How to transplant big cactus and other succulents

  • Maureen Gilmer
  • Tribune News Service
12:00 a.m. Wednesday, Nov. 8, 2017 Living
Fall is the best time to transplant cactus before the rains come in winter. (Maureen Gilmer/TNS)

Out west, fall is the best time to move big cactus and succulents. The days are growing shorter, so they are dormant from the rigors of a long hot summer. Moisture content is lower inside the plants, so they are lighter weight for us to carry. Dehydration has slowed root growth to a crawl as temperatures decline. Move cactus now, and they have all winter to adapt and flourish with the rains.
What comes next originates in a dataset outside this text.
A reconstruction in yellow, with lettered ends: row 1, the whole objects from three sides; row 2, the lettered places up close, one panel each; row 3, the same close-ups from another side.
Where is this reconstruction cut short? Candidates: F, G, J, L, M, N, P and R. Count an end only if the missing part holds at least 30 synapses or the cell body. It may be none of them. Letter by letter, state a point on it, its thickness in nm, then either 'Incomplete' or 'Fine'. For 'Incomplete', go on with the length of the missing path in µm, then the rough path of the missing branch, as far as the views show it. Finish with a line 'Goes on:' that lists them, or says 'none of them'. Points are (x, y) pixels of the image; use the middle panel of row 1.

These big old plants are valuable and pricey to replace. Often homes have great old cactus or succulents such as agaves in the wrong place. Today they deserve a high profile location. Maybe they’re too close together and causing injury, so one must go to make room for the other. Perhaps you’re adding a deck or patio and things need to change. Remember: When you transplant something already on site, you are gardening the old school way instead of running out to buy something new.
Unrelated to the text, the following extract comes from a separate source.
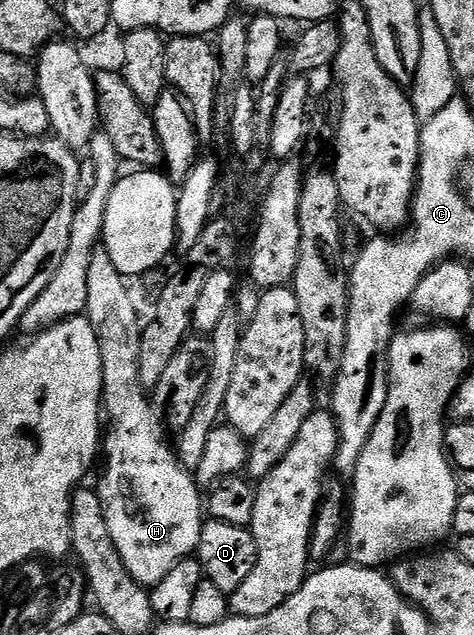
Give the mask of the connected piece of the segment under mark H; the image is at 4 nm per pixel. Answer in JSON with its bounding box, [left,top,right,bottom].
[86,246,206,586]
Here’s a basic how-to using a 2-foot-tall barrel cactus conflicting with a big agave that had cut off southern light and stealing moisture. Moving the barrel back into full sun as a stand alone plant will save its life. Here are the basics:

1. Before your start, use chalk or marker to identify the side of the plant facing north. It will guide your orientation in the new location. It may help to mark the soil level on your plant too for a depth guide when replanting.

2. Gently remove soil from around the roots trying to keep all as intact as possible. This is more challenging in clayey soils that become very hard in late summer. Once the roots are free, cut off any that are damaged above the break point.
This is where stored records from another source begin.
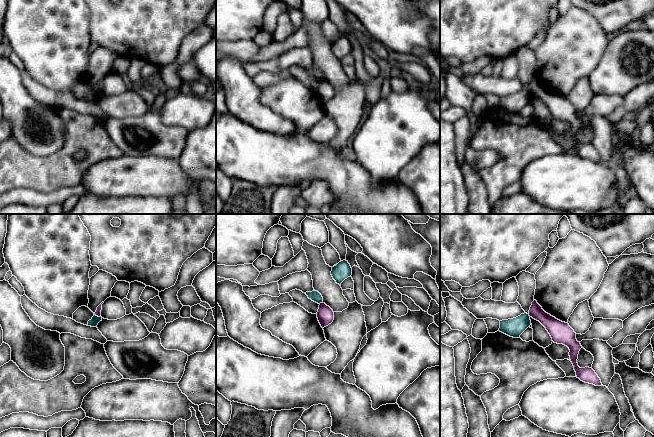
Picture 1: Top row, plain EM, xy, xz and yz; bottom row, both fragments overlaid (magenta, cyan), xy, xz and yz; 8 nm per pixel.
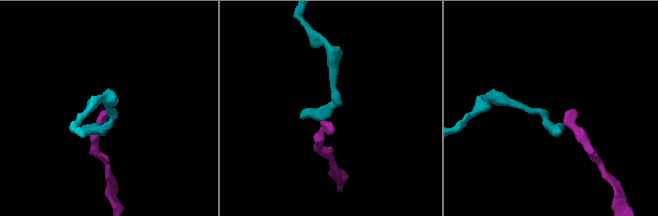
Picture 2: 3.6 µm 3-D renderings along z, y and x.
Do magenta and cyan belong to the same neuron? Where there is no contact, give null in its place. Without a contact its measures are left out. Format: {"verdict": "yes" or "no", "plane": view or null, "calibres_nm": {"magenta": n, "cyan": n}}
{"verdict": "no", "plane": "xy", "calibres_nm": {"magenta": 50, "cyan": 70}}

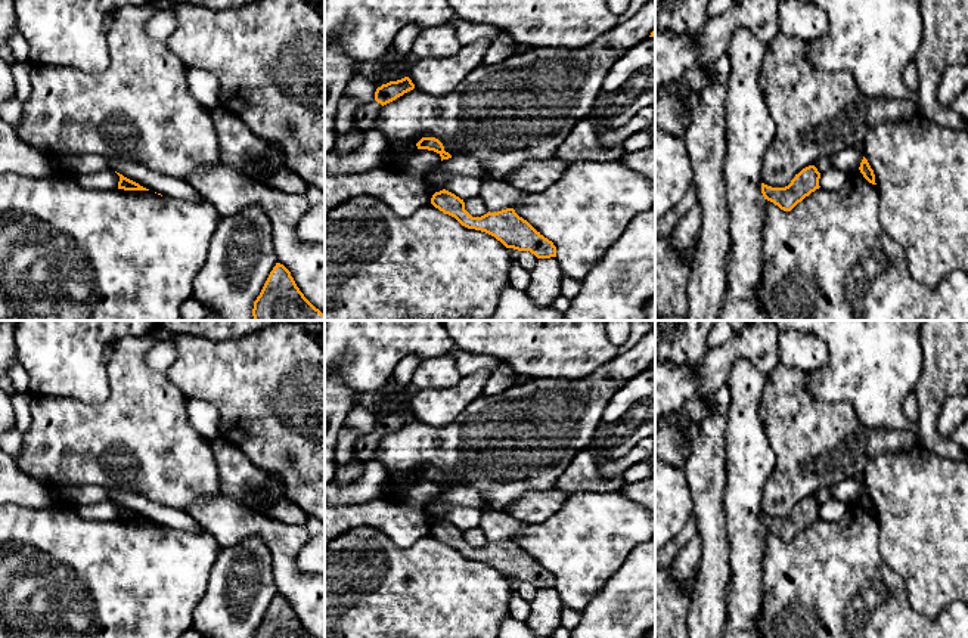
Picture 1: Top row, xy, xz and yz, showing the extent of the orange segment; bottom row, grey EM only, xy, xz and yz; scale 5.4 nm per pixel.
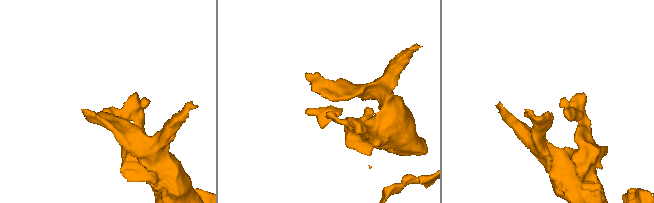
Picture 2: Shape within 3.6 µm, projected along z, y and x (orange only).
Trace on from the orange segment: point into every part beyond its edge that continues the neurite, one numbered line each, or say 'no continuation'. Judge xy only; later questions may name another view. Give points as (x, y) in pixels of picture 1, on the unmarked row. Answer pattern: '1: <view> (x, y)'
no continuation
TIP: Try watering the area slowly overnight to soften the ground before going to work for easy release and minimized breakage.

3. Wrap the plant in a carpet remnant, particularly if it’s a tall, thin type that needs continuous support. Often, fence post cacti break under their own weight if not wholly supported. It also can protect the skin from injury during the transplant process. Tie the carpet with tape to hold in place during the entire move.

4. If you can pick up the carpet, move the plant to your new location. If it’s too heavy, use a fan belt or a circle of garden hose to make handles. These are ideal for round hard-to-grasp golden barrels often sold bare root.

TIP: Leave the roots in the open air for a few days before replanting so injuries dry out and callus off to prevent rot and disease.

5. Most cactus and succulents have shallow roots ready to catch scant rain. Thus a shallow hole is called for. Too much soil disturbance can result in lack of stability with very heavy plants under extensive rainfall the first year or two.

6. Often transplants do better when there is a rock or boulder used. They make a good counter balance or helper stone to increase stability. When used on the west side of the plant, roots find a haven underneath in the depth of summer afternoon heat. Above all, the rock provides a diffuser to facilitate watering by hand without erosion.

Note that there is no soil preparation detailed here because these plants are not heavy feeders. They are actually lovers of granular soils that drain quickly, but they are able to adapt to heavier soils on sloping ground.

Just don’t forget that weight plus armor combined equals serious injury potential. We don’t want to get stuck so we do all kinds of weird moves that result in back pain. Picking up heavy spiny plants is even scarier because if they are dropped against a leg or on a foot, there will be blood.

The greatest appeal of the succulent and cactus world is their ease of transplanting. A virtual novice can move a huge plant with just a few tips on handling. That opens the door to rearranging your property this fall with some creative transplanting projects.